◆ Aim ◆
Pick up the news article about the Giotto exhibition in Rome after its final sentence and carry it on.

◆ Document section ◆
============================================================

Saturday, February 21, 2009

Giotto in Rome: Father of Renaissance Giotto's Works on Display in Rome

San Francesco expels the devils from Arezzo by Giotto

Rome, February 20 - Rome is gearing up for one of the artistic highlights of its year, a major exhibition paying tribute to the father of the Renaissance, Giotto.

Opening March 6, 50 works of art, including 20 panels, exploring the life and times of Giotto di Bondone (c.1267-1337) will be on display.

Speaking at the presentation of the event, Culture Minister Sandro Bondi said the exhibit would be unique.

''It will just not be a great cultural event but will also have enormous civil, political and democratic value,'' he said. ''Giotto was one of the fathers of European art and just looking at his masterpieces makes us all better people''.

The exhibition will feature wooden sculptures, illuminated manuscripts and goldwork. The highlight of the show will be the fragile, 14th-century panels on loan from major museums around the world, several of which have been restored for the show.

============================================================

◆ Information shown ◆
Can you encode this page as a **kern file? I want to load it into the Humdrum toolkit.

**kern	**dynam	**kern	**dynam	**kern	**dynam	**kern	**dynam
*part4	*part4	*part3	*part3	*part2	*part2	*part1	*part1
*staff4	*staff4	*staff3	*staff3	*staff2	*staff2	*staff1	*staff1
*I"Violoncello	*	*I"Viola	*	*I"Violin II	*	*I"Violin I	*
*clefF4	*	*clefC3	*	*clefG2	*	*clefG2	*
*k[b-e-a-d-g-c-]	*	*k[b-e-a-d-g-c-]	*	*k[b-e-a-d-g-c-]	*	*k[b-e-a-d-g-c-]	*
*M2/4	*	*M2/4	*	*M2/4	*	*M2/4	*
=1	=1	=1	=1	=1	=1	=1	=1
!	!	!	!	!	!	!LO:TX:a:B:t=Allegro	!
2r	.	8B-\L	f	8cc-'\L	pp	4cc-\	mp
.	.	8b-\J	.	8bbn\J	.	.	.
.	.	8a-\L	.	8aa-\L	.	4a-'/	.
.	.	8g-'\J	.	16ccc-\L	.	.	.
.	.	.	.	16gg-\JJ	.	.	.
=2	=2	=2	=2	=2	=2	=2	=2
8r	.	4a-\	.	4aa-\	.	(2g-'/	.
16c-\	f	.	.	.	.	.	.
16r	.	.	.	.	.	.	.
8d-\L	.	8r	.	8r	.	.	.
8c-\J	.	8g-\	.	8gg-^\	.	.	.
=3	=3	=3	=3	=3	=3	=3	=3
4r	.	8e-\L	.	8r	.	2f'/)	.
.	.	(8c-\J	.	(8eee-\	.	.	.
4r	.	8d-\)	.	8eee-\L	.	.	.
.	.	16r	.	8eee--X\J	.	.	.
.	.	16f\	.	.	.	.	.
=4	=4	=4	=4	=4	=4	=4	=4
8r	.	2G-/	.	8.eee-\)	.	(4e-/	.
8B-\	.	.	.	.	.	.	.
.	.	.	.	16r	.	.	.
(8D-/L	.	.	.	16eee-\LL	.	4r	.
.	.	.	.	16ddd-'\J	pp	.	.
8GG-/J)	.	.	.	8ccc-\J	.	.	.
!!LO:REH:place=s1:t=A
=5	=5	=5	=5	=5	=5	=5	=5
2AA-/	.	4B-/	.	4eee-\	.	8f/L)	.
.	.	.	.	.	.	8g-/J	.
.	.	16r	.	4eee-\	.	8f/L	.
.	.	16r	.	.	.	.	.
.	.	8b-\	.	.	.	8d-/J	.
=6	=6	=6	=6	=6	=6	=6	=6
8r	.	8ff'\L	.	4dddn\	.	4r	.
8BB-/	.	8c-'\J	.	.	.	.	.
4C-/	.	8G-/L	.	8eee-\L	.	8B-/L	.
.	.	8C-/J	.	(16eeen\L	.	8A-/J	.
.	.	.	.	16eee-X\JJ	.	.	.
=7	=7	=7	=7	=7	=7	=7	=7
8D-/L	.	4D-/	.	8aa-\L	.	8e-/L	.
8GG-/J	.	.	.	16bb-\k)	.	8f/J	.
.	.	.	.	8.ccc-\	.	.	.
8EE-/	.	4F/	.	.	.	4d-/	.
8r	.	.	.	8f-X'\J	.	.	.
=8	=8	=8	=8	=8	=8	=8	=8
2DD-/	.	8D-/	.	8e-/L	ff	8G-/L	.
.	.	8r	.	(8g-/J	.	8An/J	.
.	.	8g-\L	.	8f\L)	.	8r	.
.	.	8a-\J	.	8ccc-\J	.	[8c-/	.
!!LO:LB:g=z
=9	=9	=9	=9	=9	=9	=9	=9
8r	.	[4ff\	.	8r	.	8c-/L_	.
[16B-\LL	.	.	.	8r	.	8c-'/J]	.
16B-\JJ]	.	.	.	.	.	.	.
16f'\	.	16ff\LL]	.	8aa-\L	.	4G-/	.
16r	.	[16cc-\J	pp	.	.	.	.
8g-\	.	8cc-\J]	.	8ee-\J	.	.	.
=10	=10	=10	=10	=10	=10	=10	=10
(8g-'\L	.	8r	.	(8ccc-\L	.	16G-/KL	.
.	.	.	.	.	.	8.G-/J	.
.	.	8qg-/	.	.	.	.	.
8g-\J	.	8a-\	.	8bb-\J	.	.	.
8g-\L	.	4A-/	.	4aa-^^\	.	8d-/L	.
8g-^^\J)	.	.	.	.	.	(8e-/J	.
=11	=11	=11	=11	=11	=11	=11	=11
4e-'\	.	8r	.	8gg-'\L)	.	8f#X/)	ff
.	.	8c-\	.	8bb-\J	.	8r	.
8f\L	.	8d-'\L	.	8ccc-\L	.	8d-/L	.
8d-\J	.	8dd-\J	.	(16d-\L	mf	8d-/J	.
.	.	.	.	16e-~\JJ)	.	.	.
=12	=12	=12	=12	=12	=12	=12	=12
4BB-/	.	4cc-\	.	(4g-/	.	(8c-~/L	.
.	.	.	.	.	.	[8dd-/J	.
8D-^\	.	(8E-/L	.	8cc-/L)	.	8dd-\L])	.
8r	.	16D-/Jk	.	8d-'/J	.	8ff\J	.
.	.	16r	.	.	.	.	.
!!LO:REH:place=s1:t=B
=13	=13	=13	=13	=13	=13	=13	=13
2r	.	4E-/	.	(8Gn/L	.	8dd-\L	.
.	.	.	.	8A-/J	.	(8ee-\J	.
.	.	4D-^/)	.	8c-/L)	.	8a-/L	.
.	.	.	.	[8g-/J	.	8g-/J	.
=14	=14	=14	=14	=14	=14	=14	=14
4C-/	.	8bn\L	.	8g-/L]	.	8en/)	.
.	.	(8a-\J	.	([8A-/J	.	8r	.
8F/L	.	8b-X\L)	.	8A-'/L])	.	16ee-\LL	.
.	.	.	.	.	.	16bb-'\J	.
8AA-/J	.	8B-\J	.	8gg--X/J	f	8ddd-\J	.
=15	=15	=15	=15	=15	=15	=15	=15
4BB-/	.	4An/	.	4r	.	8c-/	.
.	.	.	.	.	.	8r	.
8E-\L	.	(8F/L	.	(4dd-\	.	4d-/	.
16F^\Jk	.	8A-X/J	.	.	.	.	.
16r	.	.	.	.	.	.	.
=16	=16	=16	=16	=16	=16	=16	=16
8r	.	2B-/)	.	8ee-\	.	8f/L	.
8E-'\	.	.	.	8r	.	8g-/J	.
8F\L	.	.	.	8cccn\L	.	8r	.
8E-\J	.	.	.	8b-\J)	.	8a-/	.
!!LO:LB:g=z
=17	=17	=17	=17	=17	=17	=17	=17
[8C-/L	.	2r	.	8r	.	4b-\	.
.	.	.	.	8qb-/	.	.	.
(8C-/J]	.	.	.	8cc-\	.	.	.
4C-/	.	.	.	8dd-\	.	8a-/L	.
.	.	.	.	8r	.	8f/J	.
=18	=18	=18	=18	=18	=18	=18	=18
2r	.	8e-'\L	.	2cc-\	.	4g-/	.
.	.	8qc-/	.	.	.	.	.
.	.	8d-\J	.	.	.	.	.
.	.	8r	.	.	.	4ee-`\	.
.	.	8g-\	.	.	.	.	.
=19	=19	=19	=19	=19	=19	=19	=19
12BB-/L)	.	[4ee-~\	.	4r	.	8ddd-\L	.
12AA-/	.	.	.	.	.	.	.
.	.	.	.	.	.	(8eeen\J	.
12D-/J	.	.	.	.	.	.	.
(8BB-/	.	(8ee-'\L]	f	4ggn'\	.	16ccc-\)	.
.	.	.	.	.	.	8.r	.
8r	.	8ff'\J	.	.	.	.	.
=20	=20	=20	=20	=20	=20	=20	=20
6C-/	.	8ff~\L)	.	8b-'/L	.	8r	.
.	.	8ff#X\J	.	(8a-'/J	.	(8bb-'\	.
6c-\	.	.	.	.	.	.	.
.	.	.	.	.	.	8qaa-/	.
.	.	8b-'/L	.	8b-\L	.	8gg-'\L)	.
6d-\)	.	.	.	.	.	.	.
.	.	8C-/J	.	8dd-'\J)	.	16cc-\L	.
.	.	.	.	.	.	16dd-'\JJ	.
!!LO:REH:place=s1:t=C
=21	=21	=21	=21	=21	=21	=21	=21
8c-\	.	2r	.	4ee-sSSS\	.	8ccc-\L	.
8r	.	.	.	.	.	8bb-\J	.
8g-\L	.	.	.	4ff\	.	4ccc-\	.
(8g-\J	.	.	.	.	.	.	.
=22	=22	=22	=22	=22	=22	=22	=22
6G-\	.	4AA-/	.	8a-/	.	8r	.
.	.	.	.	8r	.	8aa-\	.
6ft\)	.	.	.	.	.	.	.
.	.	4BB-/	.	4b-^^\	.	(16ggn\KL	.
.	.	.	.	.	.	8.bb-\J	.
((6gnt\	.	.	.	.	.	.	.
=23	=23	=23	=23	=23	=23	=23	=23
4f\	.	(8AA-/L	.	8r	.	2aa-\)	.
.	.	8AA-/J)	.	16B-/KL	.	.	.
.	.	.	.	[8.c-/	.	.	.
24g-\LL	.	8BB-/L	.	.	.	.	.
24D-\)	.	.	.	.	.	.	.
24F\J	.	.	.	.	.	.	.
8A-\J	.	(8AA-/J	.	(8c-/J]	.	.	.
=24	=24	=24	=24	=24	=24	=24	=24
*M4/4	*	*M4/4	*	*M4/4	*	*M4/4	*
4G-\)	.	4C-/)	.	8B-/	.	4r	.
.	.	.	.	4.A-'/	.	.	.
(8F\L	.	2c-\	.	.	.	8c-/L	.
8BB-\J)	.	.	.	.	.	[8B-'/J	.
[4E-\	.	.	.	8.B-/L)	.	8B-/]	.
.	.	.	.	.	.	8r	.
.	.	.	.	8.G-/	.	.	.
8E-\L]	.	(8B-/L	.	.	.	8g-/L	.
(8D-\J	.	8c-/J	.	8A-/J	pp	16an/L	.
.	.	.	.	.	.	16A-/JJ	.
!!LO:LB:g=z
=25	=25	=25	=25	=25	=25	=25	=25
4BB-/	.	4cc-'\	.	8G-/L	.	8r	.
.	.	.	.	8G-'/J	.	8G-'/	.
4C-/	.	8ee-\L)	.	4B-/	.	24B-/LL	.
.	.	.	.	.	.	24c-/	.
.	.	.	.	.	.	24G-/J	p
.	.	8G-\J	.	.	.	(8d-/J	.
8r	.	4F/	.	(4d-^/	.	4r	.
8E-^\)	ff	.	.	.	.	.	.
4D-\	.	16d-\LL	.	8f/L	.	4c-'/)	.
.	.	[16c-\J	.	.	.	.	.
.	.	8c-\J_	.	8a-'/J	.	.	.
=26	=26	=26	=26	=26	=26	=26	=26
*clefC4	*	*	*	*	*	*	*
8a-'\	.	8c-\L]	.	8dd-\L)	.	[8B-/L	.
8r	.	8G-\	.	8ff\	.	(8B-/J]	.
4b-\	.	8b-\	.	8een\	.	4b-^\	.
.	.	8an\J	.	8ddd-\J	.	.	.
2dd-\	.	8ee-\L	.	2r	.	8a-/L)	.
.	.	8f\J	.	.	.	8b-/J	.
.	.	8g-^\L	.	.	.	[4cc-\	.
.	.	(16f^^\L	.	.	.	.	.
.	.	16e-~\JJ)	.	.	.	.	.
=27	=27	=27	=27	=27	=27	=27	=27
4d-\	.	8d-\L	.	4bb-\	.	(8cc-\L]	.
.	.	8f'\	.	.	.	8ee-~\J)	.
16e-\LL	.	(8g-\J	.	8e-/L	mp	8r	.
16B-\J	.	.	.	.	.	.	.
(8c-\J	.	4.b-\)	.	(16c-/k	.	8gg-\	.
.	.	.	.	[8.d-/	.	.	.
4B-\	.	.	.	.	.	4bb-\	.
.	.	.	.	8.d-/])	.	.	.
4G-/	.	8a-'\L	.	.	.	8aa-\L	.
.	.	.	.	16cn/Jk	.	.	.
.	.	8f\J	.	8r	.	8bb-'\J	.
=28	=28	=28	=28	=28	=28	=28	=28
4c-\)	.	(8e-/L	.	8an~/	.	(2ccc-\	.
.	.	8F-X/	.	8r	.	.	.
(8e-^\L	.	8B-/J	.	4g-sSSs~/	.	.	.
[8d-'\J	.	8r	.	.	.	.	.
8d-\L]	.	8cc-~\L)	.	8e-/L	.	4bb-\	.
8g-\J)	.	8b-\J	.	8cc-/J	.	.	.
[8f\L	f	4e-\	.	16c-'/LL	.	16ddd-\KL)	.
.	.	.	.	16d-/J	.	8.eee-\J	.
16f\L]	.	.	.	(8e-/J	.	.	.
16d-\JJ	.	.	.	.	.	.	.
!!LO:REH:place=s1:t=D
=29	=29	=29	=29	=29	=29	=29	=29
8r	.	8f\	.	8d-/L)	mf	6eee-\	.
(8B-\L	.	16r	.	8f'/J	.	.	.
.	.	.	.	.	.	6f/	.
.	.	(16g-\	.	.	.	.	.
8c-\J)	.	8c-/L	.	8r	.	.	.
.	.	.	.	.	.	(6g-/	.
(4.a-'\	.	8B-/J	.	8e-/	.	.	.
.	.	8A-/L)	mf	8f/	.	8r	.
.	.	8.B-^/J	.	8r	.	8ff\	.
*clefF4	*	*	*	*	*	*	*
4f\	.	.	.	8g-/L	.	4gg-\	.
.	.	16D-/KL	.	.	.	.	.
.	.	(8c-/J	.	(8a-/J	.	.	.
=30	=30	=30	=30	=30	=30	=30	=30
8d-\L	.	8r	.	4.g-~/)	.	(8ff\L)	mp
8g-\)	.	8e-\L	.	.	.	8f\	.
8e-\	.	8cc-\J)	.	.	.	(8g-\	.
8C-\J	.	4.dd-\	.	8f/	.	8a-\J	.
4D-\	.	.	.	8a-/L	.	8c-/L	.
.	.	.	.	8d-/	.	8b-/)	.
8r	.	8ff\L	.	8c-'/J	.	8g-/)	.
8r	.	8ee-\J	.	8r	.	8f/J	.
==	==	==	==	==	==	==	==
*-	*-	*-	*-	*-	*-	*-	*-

============================================================

◆ Response for this exercise ◆
''This event will not simply commemorate Giotto's work, it aims to approach the master from a fresh point of view,'' said Architectural Heritage Superintendent Roberto Cecchi. ''There are so many aspects to Giotto that we still know little about, such as his interest in architecture, and the exhibition will contain some appealing ideas for future studies''.

Although renowned for his skill at life drawings at a time when stylized Byzantine art dominated, much of Giotto's life, travels and training remains shrouded in mystery. He was born in Tuscany of a father named Bondone, studied with Cimabue, one of the greatest painters of his day, and completed his greatest masterpiece, the decoration of the Scrovegni Chapel in Padua, in around 1305.

However, the year and precise place of his birth and his family's background remain subjects of dispute, as does the order in which he completed his works and even their attribution. The exhibition sets out to address these uncertainties among others, looking at conflicting views and tracing his voyages around Italy through the impact of his art. ''The exhibition will analyze the master's presence in Italy's greatest cities, from Rome to Florence, and from Naples to Milan,'' said the event's curator Alessandro Tomei.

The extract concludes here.